Comment author: loup-vaillant 02 October 2012 03:21:06PM *  3 points [-]

I don't think Eliezer meant all what I have written (edit: yep, he didn't). I was mainly analysing (and defending) the example to death, under Daenerys' proposed assumption that the belief in the professor's head is not floating. More likely, he picked something familiar that would make us think something like "yeah, if those are just labels, that's no use".¹

By the way is there any good example? Something that (i) clearly is meaningful, and (ii) let us empathise with those who nevertheless extract a floating belief out of it? I'm not sure. I for one don't empathise with the students who merely learn by rot, for I myself don't like loosely connected belief networks: I always wanted to understand.

Also, Eliezer wasn't very explicit about the distinction between a statement, embodied in text, images, or whatever our senses can process, and belief, embodied in a heap of neurons. But this post is introductory. It is probably not very useful to make the distinction so soon. More important is to realize that ideas are not floating in the void, but are embodied in a medium: paper, computers… and of course brains.
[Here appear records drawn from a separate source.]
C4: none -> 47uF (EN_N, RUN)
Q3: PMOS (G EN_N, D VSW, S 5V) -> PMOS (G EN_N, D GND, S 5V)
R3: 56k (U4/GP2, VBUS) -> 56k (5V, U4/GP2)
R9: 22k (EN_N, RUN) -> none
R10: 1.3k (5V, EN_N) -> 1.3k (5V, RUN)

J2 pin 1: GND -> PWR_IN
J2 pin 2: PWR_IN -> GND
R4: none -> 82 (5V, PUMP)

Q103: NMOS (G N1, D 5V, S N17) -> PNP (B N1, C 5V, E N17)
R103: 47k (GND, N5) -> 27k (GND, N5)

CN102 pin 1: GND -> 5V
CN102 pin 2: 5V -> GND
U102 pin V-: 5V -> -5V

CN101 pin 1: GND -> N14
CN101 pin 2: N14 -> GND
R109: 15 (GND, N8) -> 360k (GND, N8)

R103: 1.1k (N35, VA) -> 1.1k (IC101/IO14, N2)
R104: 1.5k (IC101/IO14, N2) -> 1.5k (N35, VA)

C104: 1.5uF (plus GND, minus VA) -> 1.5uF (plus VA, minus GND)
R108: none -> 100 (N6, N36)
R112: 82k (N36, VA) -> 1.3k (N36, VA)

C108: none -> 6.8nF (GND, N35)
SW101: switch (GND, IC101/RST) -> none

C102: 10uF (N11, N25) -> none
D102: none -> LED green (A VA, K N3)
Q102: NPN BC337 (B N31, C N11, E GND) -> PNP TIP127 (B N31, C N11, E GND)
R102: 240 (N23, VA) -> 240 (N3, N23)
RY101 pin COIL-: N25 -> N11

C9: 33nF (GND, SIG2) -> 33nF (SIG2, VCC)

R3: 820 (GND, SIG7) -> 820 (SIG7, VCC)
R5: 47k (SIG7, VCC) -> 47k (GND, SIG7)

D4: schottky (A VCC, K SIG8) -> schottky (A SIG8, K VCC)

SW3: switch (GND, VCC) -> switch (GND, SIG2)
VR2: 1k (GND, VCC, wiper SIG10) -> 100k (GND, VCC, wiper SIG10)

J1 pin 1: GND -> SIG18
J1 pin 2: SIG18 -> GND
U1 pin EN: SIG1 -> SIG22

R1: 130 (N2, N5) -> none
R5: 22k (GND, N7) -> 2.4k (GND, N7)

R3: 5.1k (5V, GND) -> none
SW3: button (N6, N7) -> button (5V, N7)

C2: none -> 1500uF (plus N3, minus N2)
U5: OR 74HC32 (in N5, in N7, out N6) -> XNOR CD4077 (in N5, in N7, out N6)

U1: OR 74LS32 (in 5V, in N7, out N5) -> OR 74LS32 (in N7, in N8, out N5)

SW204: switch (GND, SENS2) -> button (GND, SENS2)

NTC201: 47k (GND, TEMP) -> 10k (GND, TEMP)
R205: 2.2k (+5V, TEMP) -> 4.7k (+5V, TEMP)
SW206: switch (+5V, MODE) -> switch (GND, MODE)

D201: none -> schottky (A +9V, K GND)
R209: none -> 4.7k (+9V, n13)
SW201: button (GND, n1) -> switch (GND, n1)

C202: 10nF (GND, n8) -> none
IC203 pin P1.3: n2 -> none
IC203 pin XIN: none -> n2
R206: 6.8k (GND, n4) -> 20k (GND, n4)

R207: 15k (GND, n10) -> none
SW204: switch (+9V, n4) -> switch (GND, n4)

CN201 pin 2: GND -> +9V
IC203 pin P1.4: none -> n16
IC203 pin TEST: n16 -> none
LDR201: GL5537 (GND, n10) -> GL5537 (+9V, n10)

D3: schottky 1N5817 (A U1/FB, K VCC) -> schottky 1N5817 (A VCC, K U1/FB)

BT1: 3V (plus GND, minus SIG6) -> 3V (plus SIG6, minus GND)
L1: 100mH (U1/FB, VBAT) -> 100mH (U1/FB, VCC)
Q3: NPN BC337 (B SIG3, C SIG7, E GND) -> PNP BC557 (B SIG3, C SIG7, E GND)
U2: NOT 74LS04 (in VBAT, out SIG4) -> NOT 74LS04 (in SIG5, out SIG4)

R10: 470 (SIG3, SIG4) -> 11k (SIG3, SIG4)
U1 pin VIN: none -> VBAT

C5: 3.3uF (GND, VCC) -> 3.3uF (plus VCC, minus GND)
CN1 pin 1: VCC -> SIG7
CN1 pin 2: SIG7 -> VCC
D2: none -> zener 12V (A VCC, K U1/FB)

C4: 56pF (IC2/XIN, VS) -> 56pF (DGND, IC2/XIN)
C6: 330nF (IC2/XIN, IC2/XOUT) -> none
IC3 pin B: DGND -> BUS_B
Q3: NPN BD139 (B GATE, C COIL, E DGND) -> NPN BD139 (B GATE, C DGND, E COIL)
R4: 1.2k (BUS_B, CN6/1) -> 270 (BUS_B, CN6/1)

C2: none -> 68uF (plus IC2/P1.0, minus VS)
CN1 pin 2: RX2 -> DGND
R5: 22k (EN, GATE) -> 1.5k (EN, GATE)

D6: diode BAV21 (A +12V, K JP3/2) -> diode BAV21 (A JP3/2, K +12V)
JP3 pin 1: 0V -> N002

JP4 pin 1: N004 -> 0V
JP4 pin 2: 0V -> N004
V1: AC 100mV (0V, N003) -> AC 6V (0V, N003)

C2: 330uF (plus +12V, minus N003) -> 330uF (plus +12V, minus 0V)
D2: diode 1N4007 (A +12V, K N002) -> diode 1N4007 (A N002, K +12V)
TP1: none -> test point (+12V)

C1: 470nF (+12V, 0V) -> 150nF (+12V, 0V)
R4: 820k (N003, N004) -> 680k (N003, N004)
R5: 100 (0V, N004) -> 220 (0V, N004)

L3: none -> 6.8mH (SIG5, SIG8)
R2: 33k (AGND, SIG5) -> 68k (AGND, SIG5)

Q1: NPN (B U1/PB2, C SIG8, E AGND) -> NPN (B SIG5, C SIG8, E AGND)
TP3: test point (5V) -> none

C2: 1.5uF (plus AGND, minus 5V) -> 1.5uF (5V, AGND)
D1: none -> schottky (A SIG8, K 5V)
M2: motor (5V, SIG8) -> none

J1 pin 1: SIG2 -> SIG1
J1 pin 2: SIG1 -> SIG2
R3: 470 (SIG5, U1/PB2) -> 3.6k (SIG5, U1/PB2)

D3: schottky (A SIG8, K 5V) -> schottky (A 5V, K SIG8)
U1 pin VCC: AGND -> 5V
[1] We're not familiar to "post-utopianism" and "colonial alienation" specifically, but we do know the feeling generated by such literary mumbo jumbo.

Comment author: Rixie 05 April 2013 01:10:54PM 1 point [-]

Thank you! Your post helped me finally to understand what it was that I found so dissatisfying with the way I'm being taught chemistry. I'm not sure right now what I can do to remedy this, but thank you for helping me come to the realization.